Problem to work on – The records underneath are to be repeated exactly, with the pictures left out.

╭──

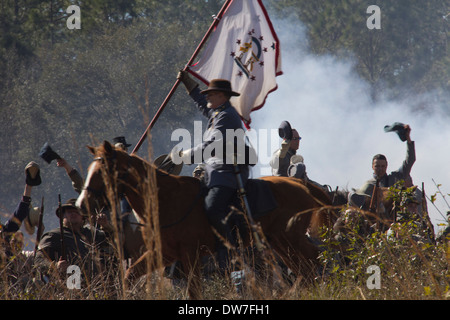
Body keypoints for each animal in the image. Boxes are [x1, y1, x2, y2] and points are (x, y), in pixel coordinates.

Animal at [76, 141, 330, 298]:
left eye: (102, 171)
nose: (81, 204)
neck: (165, 199)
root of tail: (301, 185)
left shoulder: (191, 256)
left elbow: (194, 291)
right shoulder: (162, 254)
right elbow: (128, 277)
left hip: (288, 239)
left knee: (312, 263)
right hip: (280, 243)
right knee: (305, 269)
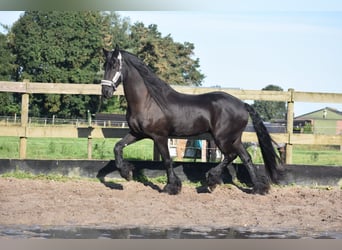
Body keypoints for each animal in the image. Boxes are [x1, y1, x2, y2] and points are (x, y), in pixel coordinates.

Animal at [101, 45, 284, 195]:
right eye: (104, 66)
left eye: (115, 65)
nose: (105, 92)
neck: (148, 101)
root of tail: (243, 104)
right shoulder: (137, 133)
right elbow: (118, 147)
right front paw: (126, 173)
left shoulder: (159, 136)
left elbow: (167, 160)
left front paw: (171, 187)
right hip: (234, 138)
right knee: (246, 158)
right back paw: (258, 188)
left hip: (222, 138)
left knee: (230, 155)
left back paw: (211, 180)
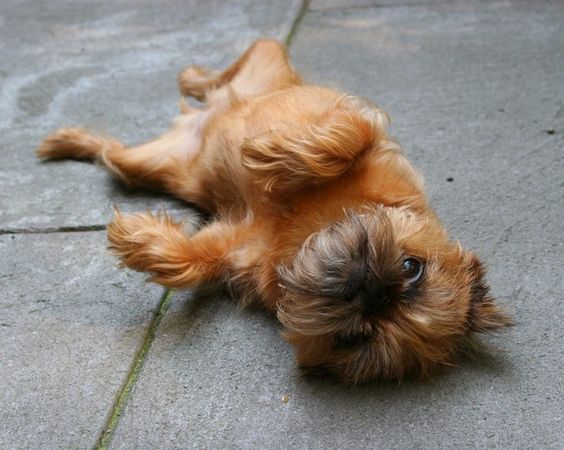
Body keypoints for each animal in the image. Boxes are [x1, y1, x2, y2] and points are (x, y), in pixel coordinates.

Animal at [37, 39, 508, 384]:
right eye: (412, 268)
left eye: (355, 338)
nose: (373, 292)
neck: (300, 231)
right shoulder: (379, 147)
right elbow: (350, 134)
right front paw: (276, 155)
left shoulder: (227, 250)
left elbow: (189, 264)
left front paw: (138, 238)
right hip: (268, 60)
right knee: (234, 70)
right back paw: (195, 81)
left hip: (141, 166)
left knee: (109, 151)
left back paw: (70, 141)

╰──

Answer to this task –
Body keypoints for each animal in the image. Boxes are [x1, y1, x2, y2] and points are (x, y), in pixel coordinates.

Animal at [76, 141, 330, 298]:
left eye: (102, 171)
nose: (81, 204)
neck: (165, 199)
root of tail: (301, 185)
left shoulder: (191, 256)
left elbow: (194, 291)
right shoulder: (162, 254)
right elbow: (128, 277)
left hip: (288, 239)
left knee: (312, 263)
right hip: (280, 243)
right knee: (305, 269)
Body keypoints for each animal in the image. Boxes are [x1, y1, x2, y2] and points are (x, y), in pixel coordinates.

Animal at [101, 45, 284, 195]:
right eye: (104, 66)
left eye: (115, 65)
nose: (105, 92)
neck: (148, 101)
root of tail: (243, 104)
right shoulder: (137, 133)
right elbow: (118, 147)
right front paw: (126, 173)
left shoulder: (159, 136)
left elbow: (167, 160)
left front paw: (171, 187)
right hip: (234, 138)
right knee: (246, 158)
right back paw: (258, 188)
left hip: (222, 138)
left knee: (230, 155)
left back paw: (211, 180)
Body keypoints for each animal in the image. Boxes are [x1, y1, x2, y2] and points are (x, y), in pixel coordinates.

Animal at [37, 39, 508, 384]:
right eye: (412, 268)
left eye: (355, 338)
nose: (373, 292)
neck: (300, 231)
right shoulder: (379, 147)
right elbow: (350, 134)
right front paw: (276, 155)
left shoulder: (227, 250)
left elbow: (189, 264)
left front paw: (138, 238)
right hip: (268, 60)
right knee: (234, 70)
right back paw: (195, 81)
left hip: (141, 166)
left knee: (109, 151)
left back paw: (70, 141)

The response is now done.